SLEEPING PILL OR BEDTIME SNACK?
An all-carbohydrate snack, especially one high in added sugar is less likely to help you sleep. You’ll miss out on the positive effects of tryptophan and you may set your body off on the roller-coaster ride effect of plummeting blood sugar followed by the release of stress hormones that will keep you awake. The best bedtime snack is one that has both low GI (slowly released) carbohydrates, protein and some calcium.
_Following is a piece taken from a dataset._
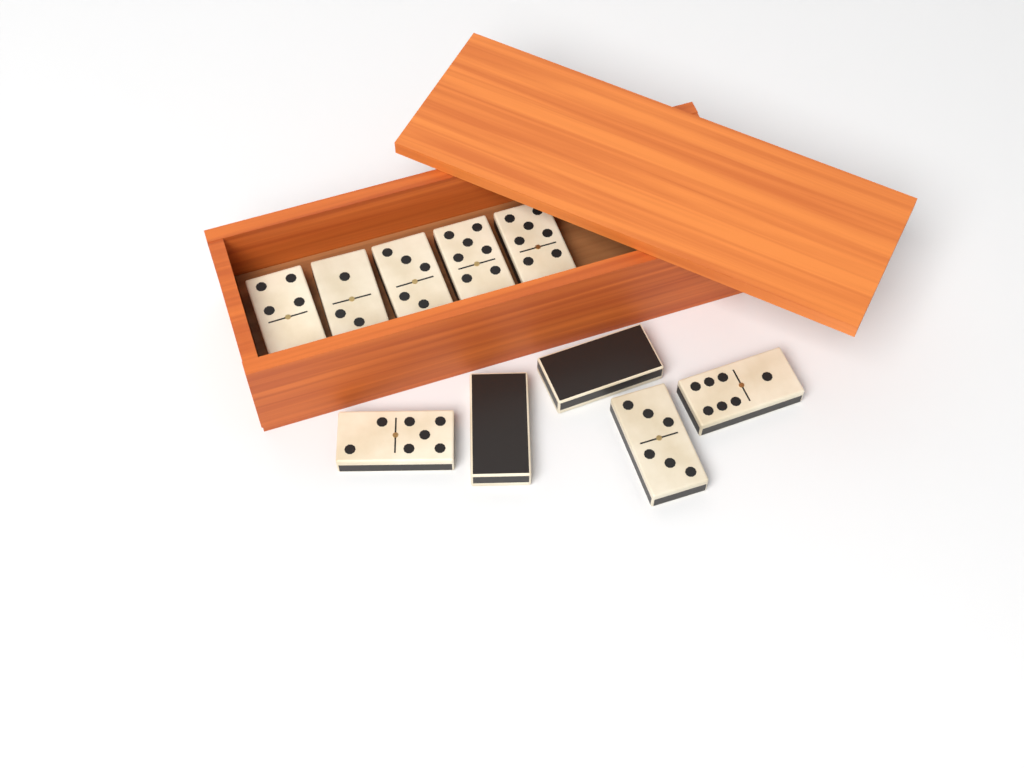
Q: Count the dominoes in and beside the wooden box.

For a good night’s sleep try:
- a glass of warm milk
- small bowl of traditional oats made on milk
- almond butter on a slice of grainy toast
- grainy cracker (like Ryvita) topped with a small slice of low-fat cheese
- low-fat natural yoghurt with fresh or frozen cherries
- banana smoothie made on low-fat milk
But keep in mind that it takes about one hour for the tryptophan in the foods to reach the brain, so don’t wait until right before bedtime to have your snack.
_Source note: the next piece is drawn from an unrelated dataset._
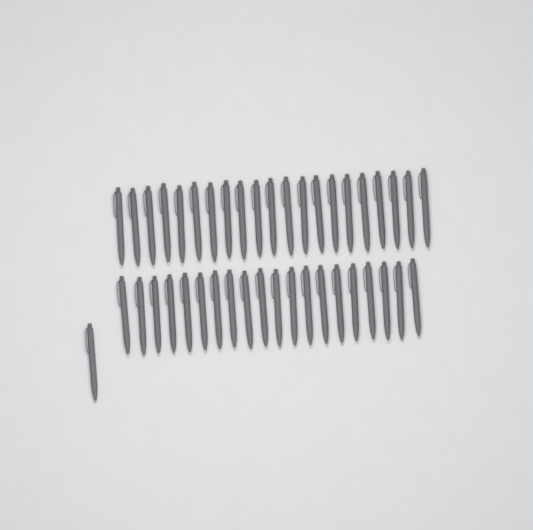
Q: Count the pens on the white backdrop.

OTHER THINGS TO SNOOZE ABOUT…
- Exercise – While exercise is good for you in many ways and can assist with relaxation if it is done to close to bedtime, it can actually stimulate your body too much to allow rest. This happens as a result of the endorphin/adrenaline rush of high-intensity exercise and also because of higher body temperature (a cooler body temperature promotes sleep). The best advice is to try to schedule your exercise in the morning or at least five hours before your scheduled bedtime (takes about that long for your body to cool down properly).
- Stress – If you have a lot on your mind, consider keeping a journal next to your bed so you can scribble down any thoughts that won’t let your mind settle.
- Tiredness – It might seem obvious but go to bed when you are tired. Don’t wait until Desperate Housewives is finished because there is a good chance that you will start to feel more awake again which will make it more difficult to get to sleep.